▶ **Instructions to follow**
Keep the pictures out and restate every record exactly.

▶ **Data for processing**
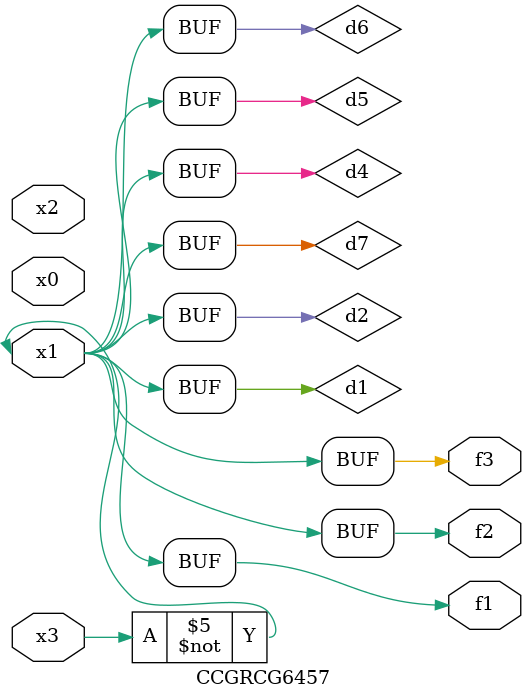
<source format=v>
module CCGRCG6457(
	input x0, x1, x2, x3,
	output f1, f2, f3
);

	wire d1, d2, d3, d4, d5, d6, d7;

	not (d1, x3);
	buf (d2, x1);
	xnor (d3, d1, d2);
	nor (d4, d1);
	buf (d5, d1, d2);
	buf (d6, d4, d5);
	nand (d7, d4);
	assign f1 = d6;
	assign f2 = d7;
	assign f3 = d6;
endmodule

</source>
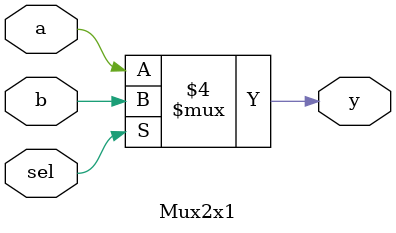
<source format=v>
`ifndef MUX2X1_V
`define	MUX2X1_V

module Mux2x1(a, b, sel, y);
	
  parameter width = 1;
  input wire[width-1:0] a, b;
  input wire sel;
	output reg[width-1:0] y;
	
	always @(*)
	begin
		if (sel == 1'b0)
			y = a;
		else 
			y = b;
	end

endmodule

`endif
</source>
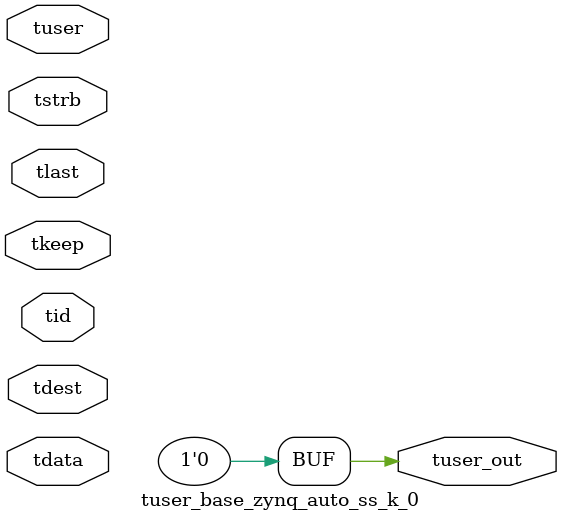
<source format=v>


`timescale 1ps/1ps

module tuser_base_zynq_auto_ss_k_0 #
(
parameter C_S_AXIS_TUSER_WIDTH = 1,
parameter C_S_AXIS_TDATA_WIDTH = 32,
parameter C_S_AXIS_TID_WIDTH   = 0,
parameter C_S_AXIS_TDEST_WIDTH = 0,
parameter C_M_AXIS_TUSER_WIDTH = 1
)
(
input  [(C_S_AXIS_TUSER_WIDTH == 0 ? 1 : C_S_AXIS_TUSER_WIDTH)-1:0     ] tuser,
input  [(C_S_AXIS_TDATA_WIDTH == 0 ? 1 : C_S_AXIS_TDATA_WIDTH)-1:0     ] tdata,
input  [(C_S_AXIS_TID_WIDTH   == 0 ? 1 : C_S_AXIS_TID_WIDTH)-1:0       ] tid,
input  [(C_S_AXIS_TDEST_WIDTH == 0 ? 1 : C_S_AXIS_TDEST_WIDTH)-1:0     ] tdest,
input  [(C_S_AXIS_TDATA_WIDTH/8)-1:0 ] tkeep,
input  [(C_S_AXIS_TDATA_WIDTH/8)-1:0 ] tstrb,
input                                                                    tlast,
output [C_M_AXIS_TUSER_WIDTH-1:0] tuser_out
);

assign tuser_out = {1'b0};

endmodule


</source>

▶ **Response area**
<source format=v>
module CCGRCG6457(
	input x0, x1, x2, x3,
	output f1, f2, f3
);

	wire d1, d2, d3, d4, d5, d6, d7;

	not (d1, x3);
	buf (d2, x1);
	xnor (d3, d1, d2);
	nor (d4, d1);
	buf (d5, d1, d2);
	buf (d6, d4, d5);
	nand (d7, d4);
	assign f1 = d6;
	assign f2 = d7;
	assign f3 = d6;
endmodule

</source>
<source format=v>
`ifndef MUX2X1_V
`define	MUX2X1_V

module Mux2x1(a, b, sel, y);
	
  parameter width = 1;
  input wire[width-1:0] a, b;
  input wire sel;
	output reg[width-1:0] y;
	
	always @(*)
	begin
		if (sel == 1'b0)
			y = a;
		else 
			y = b;
	end

endmodule

`endif
</source>
<source format=v>


`timescale 1ps/1ps

module tuser_base_zynq_auto_ss_k_0 #
(
parameter C_S_AXIS_TUSER_WIDTH = 1,
parameter C_S_AXIS_TDATA_WIDTH = 32,
parameter C_S_AXIS_TID_WIDTH   = 0,
parameter C_S_AXIS_TDEST_WIDTH = 0,
parameter C_M_AXIS_TUSER_WIDTH = 1
)
(
input  [(C_S_AXIS_TUSER_WIDTH == 0 ? 1 : C_S_AXIS_TUSER_WIDTH)-1:0     ] tuser,
input  [(C_S_AXIS_TDATA_WIDTH == 0 ? 1 : C_S_AXIS_TDATA_WIDTH)-1:0     ] tdata,
input  [(C_S_AXIS_TID_WIDTH   == 0 ? 1 : C_S_AXIS_TID_WIDTH)-1:0       ] tid,
input  [(C_S_AXIS_TDEST_WIDTH == 0 ? 1 : C_S_AXIS_TDEST_WIDTH)-1:0     ] tdest,
input  [(C_S_AXIS_TDATA_WIDTH/8)-1:0 ] tkeep,
input  [(C_S_AXIS_TDATA_WIDTH/8)-1:0 ] tstrb,
input                                                                    tlast,
output [C_M_AXIS_TUSER_WIDTH-1:0] tuser_out
);

assign tuser_out = {1'b0};

endmodule


</source>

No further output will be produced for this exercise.